Vanuit kerkelijke en universitaire kringen wordt een dringend beroep gedaan op de fracties die betrokken zijn bij de kabinetsformatie om uitbreiding van de UC-fabriek in Almelo te voorkomen. In de open brief aan de Kamerfracties wordt de omstreden leverantie van verrijkt uranium aan Brazilië in herinnering gebracht en wordt betoogd dat uitbreiding van UCN “een onomkeerbare stap is naar verdere uitbreiding van kernenergie in Nederland en West-Duitsland.“ Maar Lubbers ligt dwars en het tweede kabinet Den Uyl zal er niet komen.

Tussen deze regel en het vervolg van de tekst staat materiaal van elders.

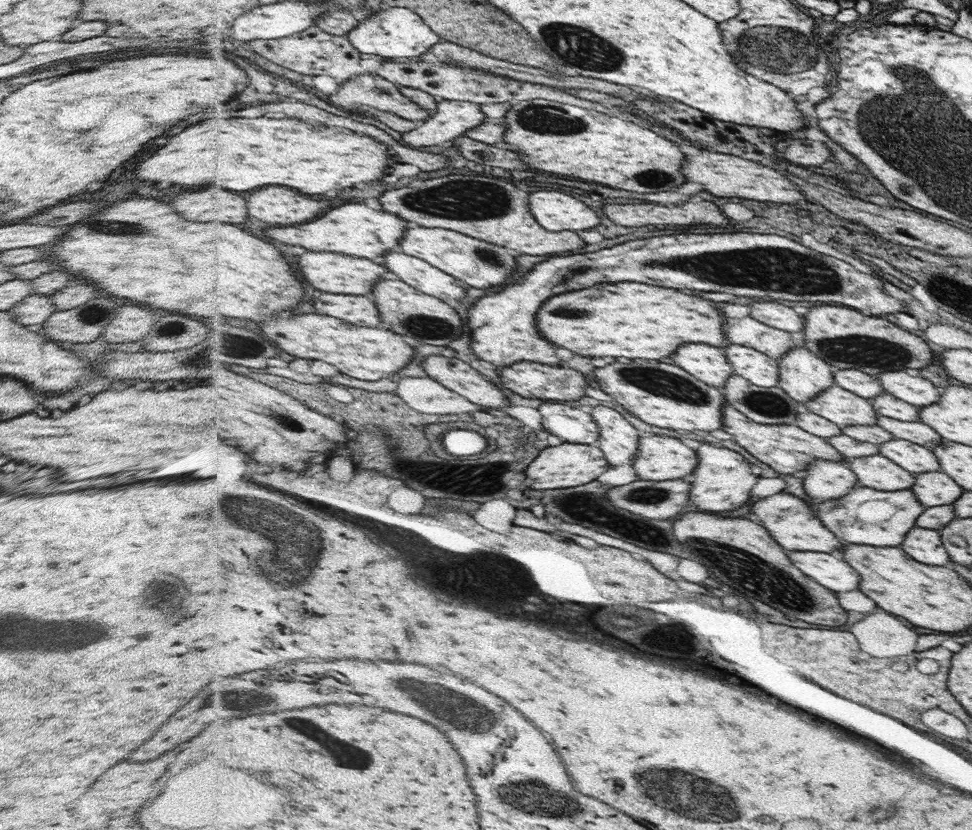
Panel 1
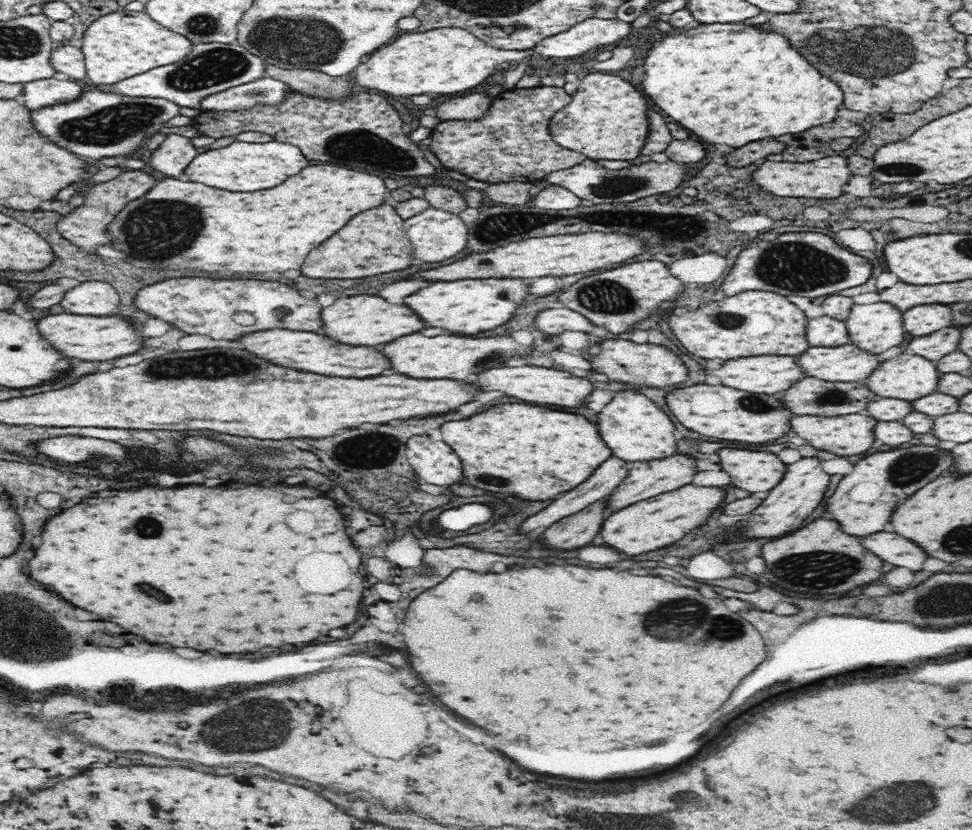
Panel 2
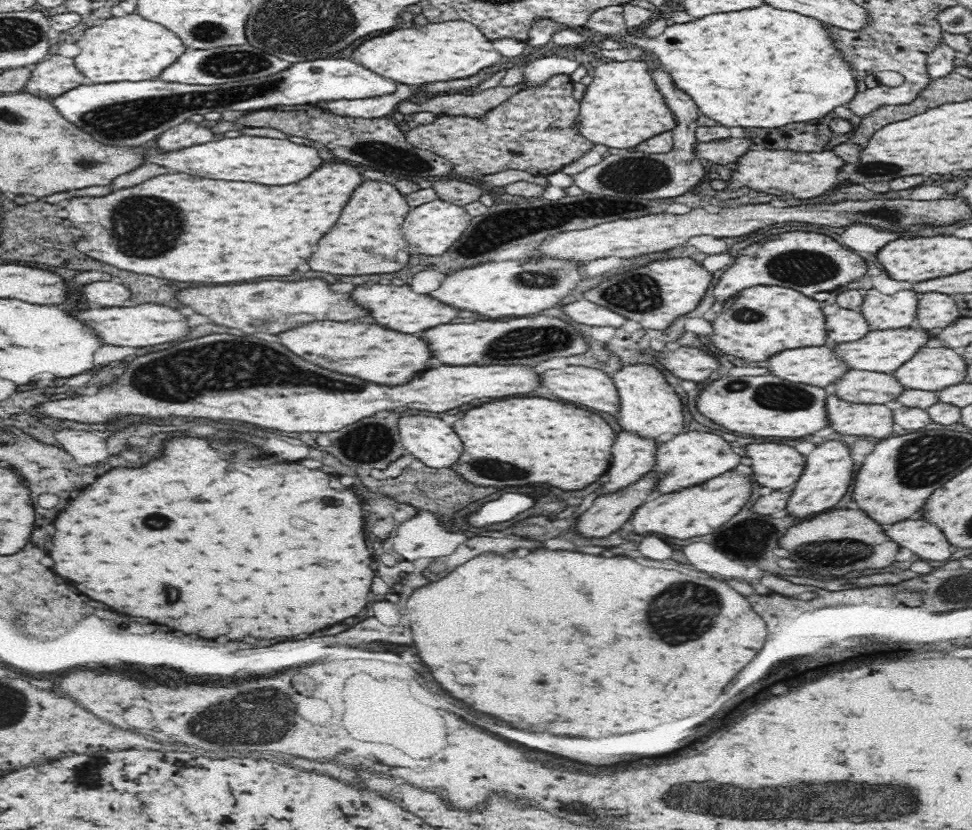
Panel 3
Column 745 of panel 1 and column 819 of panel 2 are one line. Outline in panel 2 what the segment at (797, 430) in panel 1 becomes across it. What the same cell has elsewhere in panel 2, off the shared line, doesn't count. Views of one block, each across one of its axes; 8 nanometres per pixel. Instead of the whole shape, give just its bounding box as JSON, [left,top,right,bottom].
[791,413,876,456]

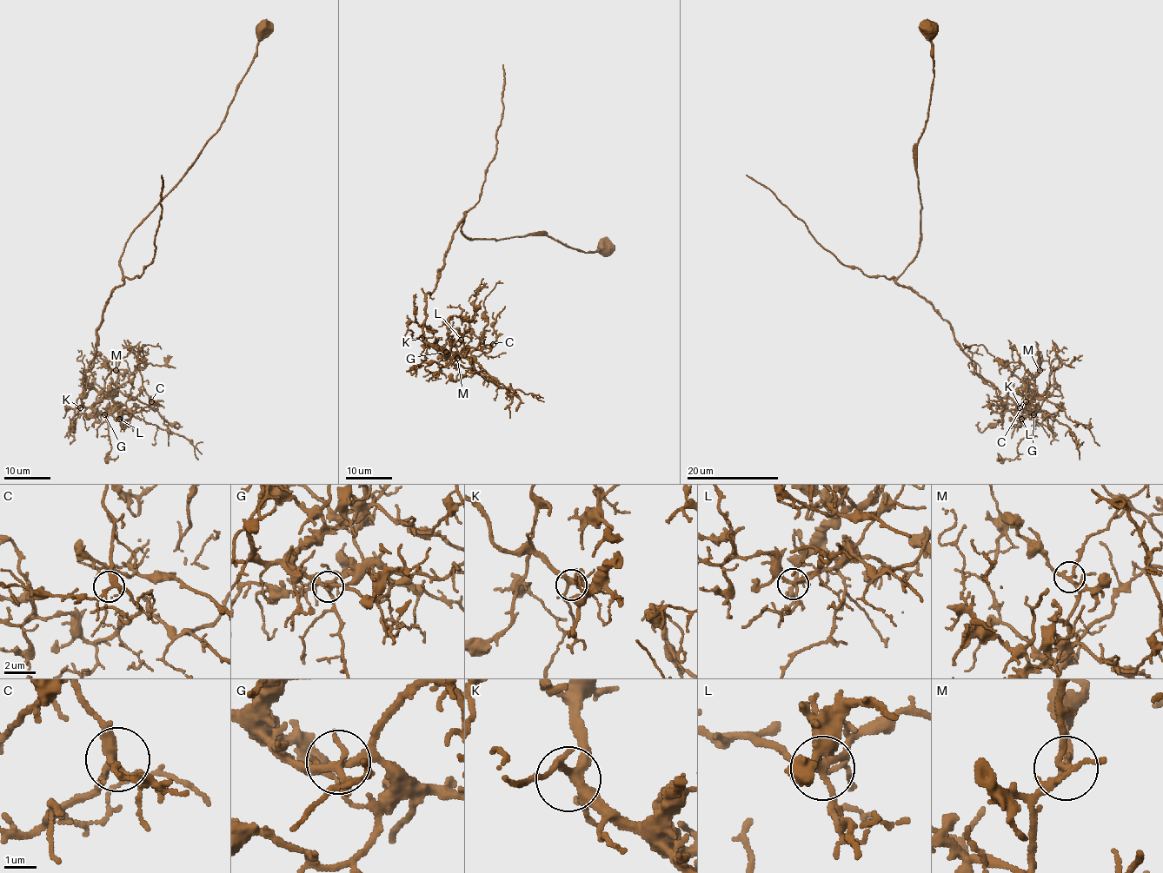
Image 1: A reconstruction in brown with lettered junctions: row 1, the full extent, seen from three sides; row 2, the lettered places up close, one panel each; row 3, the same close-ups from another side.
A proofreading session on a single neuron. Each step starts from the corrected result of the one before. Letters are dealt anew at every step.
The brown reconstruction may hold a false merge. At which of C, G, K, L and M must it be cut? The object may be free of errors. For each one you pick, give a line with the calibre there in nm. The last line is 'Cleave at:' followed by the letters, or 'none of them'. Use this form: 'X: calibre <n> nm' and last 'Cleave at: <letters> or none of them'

Noord-Holland: eerst afvalprobleem oplossen
Provinciale Staten van Noord-Holland neemt een motie aan waarin staat dat ze niet meer meewerken aan de toepassing of bevordering van kernenergie, zolang de daarmee samenhangende afval- en veiligheidsproblematiek niet is opgelost. Het onderzoek naar oplossingen voor deze problematiek zal echter niet worden geblokkeerd. Medewerking aan bestaande kerncentrales ook niet.